When asked how VMware will price its hybrid service, Fathers was more circumspect. VMware is concentrating on the building the lowest-cost infrastructure possible in its four hybrid cloud locations. "If all I end up doing is selling infrastructure-as-a-service, I will probably get what I deserve," Fathers acknowledged. But the goal, of course, is to do more for the VMware customer than simply provision a virtual server. Additional services and workload management features will be offered on top of the infrastructure. Customers will be able to integrate their workloads with their on-premises operations in ways that other cloud providers will find hard to duplicate, he said.

One thing VMware can do easily with its like-to-like environments, Fathers pointed out, is "take the disaster out of recovery." It can handle the strain of supporting thousands of end users in virtual desktop -- especially BYOD -- environments.

The VMware cloud will be updated on a regular six-week basis, a pace that few enterprise shops can emulate. Virtualized networking, virtualized storage and advanced monitoring and management can be vetted by users in the VMware cloud before they implement them in their own environments.

And in Savvis, which has implemented the latest vCloud improvements in two of its own data centers, VMware has added a powerful ally. Savvis already offers its customers a vCloud-compatible environment, but in this latest agreement VMware will install, update and manage the service so that Savvis can provide its customers the latest version of the VMware cloud.

Other third parties that offer vCloud environments will manage these services on their own, although their ability to stay current will improve when VMware makes a service provider-oriented vCloud suite available in 2014. Third-party companies that install and manage the cloud services themselves will probably always be a few steps behind VMware and Savvis.

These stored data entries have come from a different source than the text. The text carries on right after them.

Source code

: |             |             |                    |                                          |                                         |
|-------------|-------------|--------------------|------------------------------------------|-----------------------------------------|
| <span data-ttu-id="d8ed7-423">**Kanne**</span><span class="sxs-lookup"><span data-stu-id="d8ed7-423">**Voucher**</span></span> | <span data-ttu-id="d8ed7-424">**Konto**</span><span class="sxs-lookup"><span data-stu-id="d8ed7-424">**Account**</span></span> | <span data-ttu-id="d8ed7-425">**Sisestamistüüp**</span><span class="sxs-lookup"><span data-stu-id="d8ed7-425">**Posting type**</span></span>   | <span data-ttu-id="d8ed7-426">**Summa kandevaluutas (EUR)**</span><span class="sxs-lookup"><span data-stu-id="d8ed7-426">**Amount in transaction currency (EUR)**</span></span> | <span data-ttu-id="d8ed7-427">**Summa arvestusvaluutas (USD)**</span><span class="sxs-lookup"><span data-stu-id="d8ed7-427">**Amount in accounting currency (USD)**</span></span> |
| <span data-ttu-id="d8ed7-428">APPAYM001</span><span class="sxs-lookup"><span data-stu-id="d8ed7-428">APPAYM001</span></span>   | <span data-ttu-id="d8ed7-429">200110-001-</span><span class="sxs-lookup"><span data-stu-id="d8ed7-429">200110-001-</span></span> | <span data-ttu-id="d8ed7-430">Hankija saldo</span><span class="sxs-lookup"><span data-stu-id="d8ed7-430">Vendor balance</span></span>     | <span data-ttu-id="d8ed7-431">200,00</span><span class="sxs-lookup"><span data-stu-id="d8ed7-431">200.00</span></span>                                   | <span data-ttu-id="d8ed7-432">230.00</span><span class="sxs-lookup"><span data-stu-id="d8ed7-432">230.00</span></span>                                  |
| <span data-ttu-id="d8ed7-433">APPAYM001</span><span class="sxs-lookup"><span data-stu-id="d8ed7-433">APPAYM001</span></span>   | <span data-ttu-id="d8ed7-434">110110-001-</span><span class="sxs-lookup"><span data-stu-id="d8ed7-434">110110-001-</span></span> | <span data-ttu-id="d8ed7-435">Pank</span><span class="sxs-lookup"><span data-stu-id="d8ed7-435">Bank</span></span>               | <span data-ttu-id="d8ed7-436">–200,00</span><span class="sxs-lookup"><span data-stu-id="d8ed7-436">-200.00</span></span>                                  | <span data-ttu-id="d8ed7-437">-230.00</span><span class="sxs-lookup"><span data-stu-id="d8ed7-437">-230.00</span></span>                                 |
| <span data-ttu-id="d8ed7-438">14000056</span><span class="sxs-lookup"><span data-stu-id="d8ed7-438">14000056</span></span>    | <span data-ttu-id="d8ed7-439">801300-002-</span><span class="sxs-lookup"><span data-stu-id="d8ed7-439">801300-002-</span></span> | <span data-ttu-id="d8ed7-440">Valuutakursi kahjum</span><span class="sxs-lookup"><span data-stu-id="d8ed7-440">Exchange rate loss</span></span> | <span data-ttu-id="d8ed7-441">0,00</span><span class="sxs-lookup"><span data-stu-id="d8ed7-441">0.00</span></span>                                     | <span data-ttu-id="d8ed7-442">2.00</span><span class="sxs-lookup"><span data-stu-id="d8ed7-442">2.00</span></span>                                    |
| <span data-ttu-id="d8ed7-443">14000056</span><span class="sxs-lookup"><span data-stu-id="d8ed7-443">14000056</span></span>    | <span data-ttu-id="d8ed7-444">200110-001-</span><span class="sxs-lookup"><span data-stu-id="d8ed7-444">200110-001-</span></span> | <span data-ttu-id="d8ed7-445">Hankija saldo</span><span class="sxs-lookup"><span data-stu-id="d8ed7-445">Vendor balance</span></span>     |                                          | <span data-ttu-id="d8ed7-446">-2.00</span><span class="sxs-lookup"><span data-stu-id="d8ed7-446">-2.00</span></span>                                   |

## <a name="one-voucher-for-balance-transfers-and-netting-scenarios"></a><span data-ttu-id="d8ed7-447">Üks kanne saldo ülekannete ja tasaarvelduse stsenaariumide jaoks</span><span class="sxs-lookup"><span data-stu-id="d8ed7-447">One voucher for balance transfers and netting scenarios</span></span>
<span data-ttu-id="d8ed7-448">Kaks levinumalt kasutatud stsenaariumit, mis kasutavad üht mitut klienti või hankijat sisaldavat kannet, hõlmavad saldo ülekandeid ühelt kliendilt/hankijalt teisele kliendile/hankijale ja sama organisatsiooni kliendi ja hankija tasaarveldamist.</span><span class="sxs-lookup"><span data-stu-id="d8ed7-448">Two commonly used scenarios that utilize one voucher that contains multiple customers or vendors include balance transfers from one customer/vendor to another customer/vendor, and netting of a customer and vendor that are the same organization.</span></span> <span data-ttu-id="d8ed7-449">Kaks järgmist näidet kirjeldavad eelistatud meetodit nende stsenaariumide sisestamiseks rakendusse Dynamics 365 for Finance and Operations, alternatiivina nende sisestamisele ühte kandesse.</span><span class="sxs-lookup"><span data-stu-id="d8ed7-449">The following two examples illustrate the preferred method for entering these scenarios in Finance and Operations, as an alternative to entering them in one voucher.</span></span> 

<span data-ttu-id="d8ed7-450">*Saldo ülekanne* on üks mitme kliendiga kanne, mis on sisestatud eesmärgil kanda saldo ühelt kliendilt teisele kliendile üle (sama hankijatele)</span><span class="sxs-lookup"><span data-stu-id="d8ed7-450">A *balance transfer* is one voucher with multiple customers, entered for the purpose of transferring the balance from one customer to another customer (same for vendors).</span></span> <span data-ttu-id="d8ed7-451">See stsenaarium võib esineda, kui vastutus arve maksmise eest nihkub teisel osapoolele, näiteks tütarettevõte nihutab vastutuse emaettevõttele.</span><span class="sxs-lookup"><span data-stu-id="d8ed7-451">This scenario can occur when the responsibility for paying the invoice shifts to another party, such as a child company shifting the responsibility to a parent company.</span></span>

That could lead to changes if some of VMware's loyal service providers decide they would be better off casting their lot with OpenStack or another vendor's cloud. On the other hand, Fathers said, VMware is always striving to create new opportunities throughout the ecosystem via its innovations in virtualized networking and storage.

Other vendors will offer their own versions of virtualized networking and storage, but VMware has the advantage of adding features to the market-leading hypervisor that can recognize these attributes. Its vSphere 5.5 management system won't simply coordinate one aspect of the virtualized data center; it will expand over the next few years to coordinate all aspects of the software-defined data center.

At some point, some customers may say enough, if too much of their budget is going to the constantly expanding product line of their virtualization vendor. And some customers will evaluate the value brought to the data center by that product line and decide they can't live without it. Gelsinger, Eschenbach and Fathers are gambling that enough customers will decide the latter to keep VMware a continuing force in data center automation.